Date: 14 Feb 2003 12:25:32 -0800

Message-ID: <3c8cab4c.0302141225.50cf5f68_at_posting.google.com>

"Paul Vernon" <paul.vernon_at_ukk.ibmm.comm> wrote in message news:<b2gl27$nds$1_at_sp15at20.hursley.ibm.com>...

> "Jan Hidders" <jan.hidders_at_REMOVE.THIS.ua.ac.be> wrote in message

*> news:3e4bca2b.0_at_news.ruca.ua.ac.be...
**> >
**> > No. In fact, in theory, all optimizations that can be done in a set-based
**> > algebra can also be done in a bag-based algebra but not the other way
**> > around.
**>
**> Obviously, I guess. A bag algebra being a superset of a set alegbra.
*

Exactly. (Although the term "superset" is strictly speaking not correct because it is not necessarily so that the operators of the bag algebra are a superset of those of the set algebra.) My compliments for your insight. :-)

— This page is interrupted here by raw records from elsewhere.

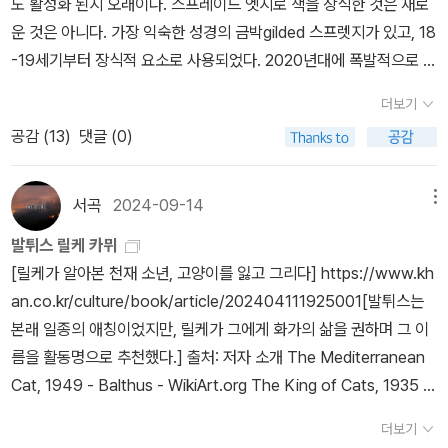
도 활성화 된지 오래이다. 스프레이드 엣지로 책을 장식한 것은 새로
니다.
문학번역가로 선정되기도 했다. 현 고려대학교 명예교수로 다수 서적
운 것은 아니다. 가장 익숙한 성경의 금박gilded 스프렛지가 있고, 18
을 집필하고 <알베르 까뮈 전집> 등 다수 외국문학서를 번역하였다.
-19세기부터 장식적 요소로 사용되었다. 2020년대에 폭발적으로 부
이 책은 두 편의 작품을 소개한다. 먼저 <결혼>이다. 1938년 알제에
활한 것은 내 기억으로는 포스윙부터였던 것 같고, 스프렛지 뿐 아니
더보기
서 출판되어 초기 에세이 중 하나로 습작이라고 하지만 수정없이 그
라 면지와 각종 굿즈들로 딜럭스드 버전이 나오기 시작했다. 지금도
대로 실었다.그 다음 작 <여름>은 1939년부터 14년동안 쓴 산문들
공감 (
13
)
댓글 (0)
스프렛지가 가장 활성화된 분야는 로맨타지, YA/판타지, 로맨스이고,
의 모음집이다. 각 산문들의 공통점은 다 '홀로'라는 개별성의 주제를
스릴러, 호러, 논픽션 장르 등으로 확장되고 있다. 사실, 위의 장르들
다루고 있다.글 속에서 볼때 따로 떼어서 보면 진주같이 좋은 문장들
은 스프렛지 없는 책을 찾기 힘들 정도. 영미권은 책 한 권이 정말 다
서곡
2024-09-14
메뉴
이 많았다. 예를 들면 '젊음의 특징은 아마도 손쉬운 행복을 누릴 수
양하게 나오는데, ARC(서평도서) 나오고 반년쯤 있다가 하드커버, 1
발튀스 릴케 카뮈
있는 그 천부의 자질일 것이다. 그러나 젊음이란 무엇보다 먼저 거의
년쯤 있다가 페이퍼백 큰 책, 작은 책, 영국버전, 미국버전, 그 외에도
[릴케가 알아본 천재 소년, 고양이를 잃고 그리다] https://www.kh
낭비에 가까운 삶의 서두름이다.' 라든가 '죽음에 대한 나의 모든 공포
한 권이 여러 출판사에서 나와서 마음에 드는 표지와 판형을 고르기
an.co.kr/culture/book/article/202404111925001[발튀스는
는 삶에 대한 나의 질투에서 온다는 것을 깨닫는다. 나는 내가 죽은 뒤
쉽다. 내가 처음 구매한 스프렛지 책은 웹소 상수리 나무 아래서 영역
본래 일종의 애칭이었지만, 릴케가 그에게 화가의 삶을 권하며 그 이
에도 여전히 살아 있을 사람들, 꽃과 여자에 대한 욕망을 온전히 살과
본이었다. 받아보고 이게 뭐지? 너무 아름다운데? 이 예쁜건 뭐
름을 활동명으로 추천했다.] 출처: 저자 소개 The Mediterranean
피로 된 의미로 실감할 사람들에게 질투를 느끼는 것이다.' 등이 그런
지? 원래도 표지 예쁜 책들과 표지에 집착했지만, 이건 그 이상의 영
Cat, 1949 - Balthus - WikiArt.org The King of Cats, 1935 -
데 이 외에도 생각하게 만드는 관념적 문장들이 곳곳에 있다.이 책은
역이었다. 책이라는 물성을 넘어서는 것 같은 아름다움. 아직도 처음
Balthus - WikiArt.org * [고양이들의 왕] https://v.daum.net/v/
1987년 동일역자가 초판번역을 진행한 뒤 세월이 흘러 올해 2024
택배박스를 뜯어서 책을 꺼내고, 해가 잘 드는 거실의 테이블 위에 올
더보기
20240227030307528 (우정아)[네이버 지식백과] 발튀스 [BAL
년 번역개정판을 새로 내놓았다. 역자의 말로는 더 간결하게 풀어내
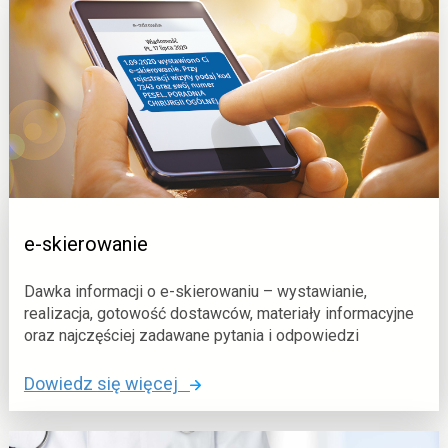
a
-
d
r
n
e
o
c
t
e
a
p
c
t
j
a
ą
t
o
r
e-skierowanie
m
a
a
n
Dawka informacji o e-skierowaniu – wystawianie,
r
s
realizacja, gotowość dostawców, materiały informacyjne
t
g
oraz najczęściej zadawane pytania i odpowiedzi
w
r
o
Dowiedz się więcej
y
a
:
m
n
e
u
i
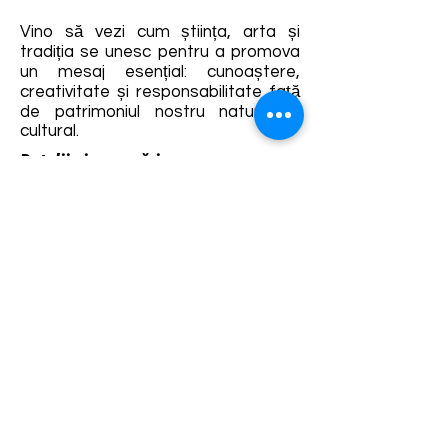
Vino să vezi cum știința, arta și
tradiția se unesc pentru a promova
un mesaj esențial: cunoaștere,
creativitate și responsabilitate față
de patrimoniul nostru natural și
cultural.
Detalii și rezervări:
https://fb.me/e/9b5EAY32O
Termene și condiții
Dezvoltarea destinației de ecoturism Colinele
Transilvaniei este finanțată prin intermediul programului
„Green Entrepreneurship – Dezvoltarea Destinațiilor de
Ecoturism din România”, un program comun al
Romanian-American Foundation
și
Fundația pentru
Parteneriat
, susținut de
Asociația de Ecoturism din
România
.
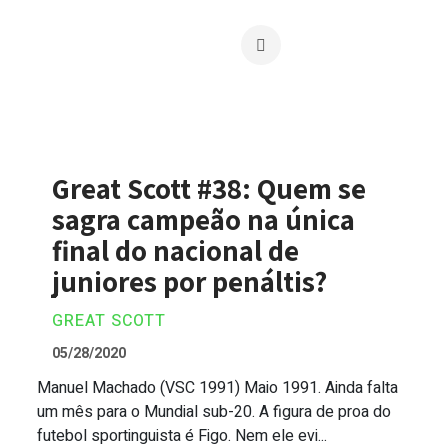
Great Scott #38: Quem se
sagra campeão na única
final do nacional de
juniores por penáltis?
GREAT SCOTT
05/28/2020
Manuel Machado (VSC 1991) Maio 1991. Ainda falta
Great Scott #38: Quem se sagra campeão 
um mês para o Mundial sub-20. A figura de proa do
futebol sportinguista é Figo. Nem ele evi...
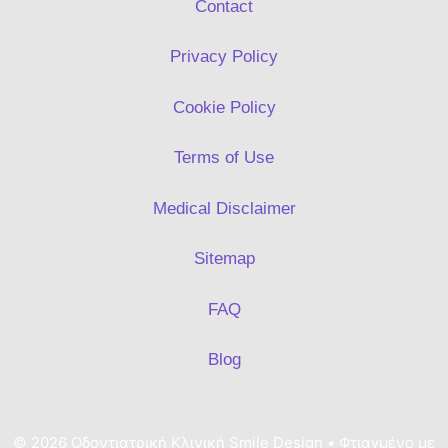
Contact
Privacy Policy
Cookie Policy
Terms of Use
Medical Disclaimer
Sitemap
FAQ
Blog
© 2026 Οδοντιατρική Κλινική Smile Design
• Φτιαγμένο με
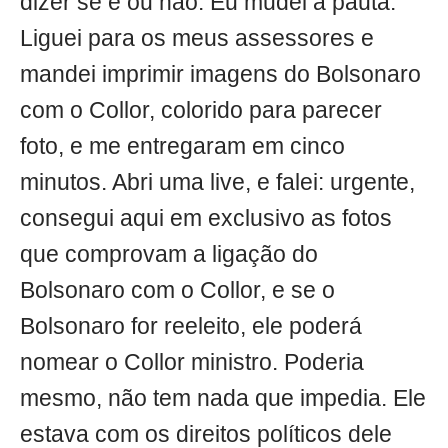
dizer se é ou não. Eu mudei a pauta.
Liguei para os meus assessores e
mandei imprimir imagens do Bolsonaro
com o Collor, colorido para parecer
foto, e me entregaram em cinco
minutos. Abri uma live, e falei: urgente,
consegui aqui em exclusivo as fotos
que comprovam a ligação do
Bolsonaro com o Collor, e se o
Bolsonaro for reeleito, ele poderá
nomear o Collor ministro. Poderia
mesmo, não tem nada que impedia. Ele
estava com os direitos políticos dele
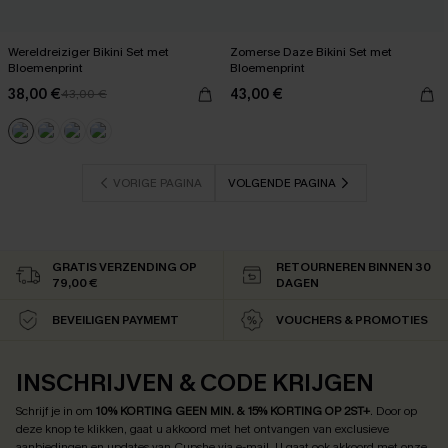
Wereldreiziger Bikini Set met
Zomerse Daze Bikini Set met
Bloemenprint
Bloemenprint
38,00 €
43,00 €
43,00 €
VORIGE PAGINA
VOLGENDE PAGINA
GRATIS VERZENDING OP
RETOURNEREN BINNEN 30
79,00 €
DAGEN
BEVEILIGEN PAYMEMT
VOUCHERS & PROMOTIES
INSCHRIJVEN & CODE KRIJGEN
Schrijf je in om
10% KORTING GEEN MIN. & 15% KORTING OP 2ST+
.
Door op
deze knop te klikken, gaat u akkoord met het ontvangen van exclusieve
aanbiedingen en updates van Cupshe via e-mail. U gaat ook akkoord met onze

> However it does not follow that a dbms where users were exposed to a bag-based

*> algebra would be overall more efficient than one with users 'restricted' to a
**> set-based alegbra. Not by a long shot.
*

Yes, that by itself is not a sufficient argument. However, combined with the fact that you sometimes want internally a bag algebra anyway, and that if the user wants to do bag-like things these will be harder to recognize as such by the query optimizer and therefore also harder to match with the bag operations of its internal algebra, then this is suddenly not so clear anymore.

- Jan Hidders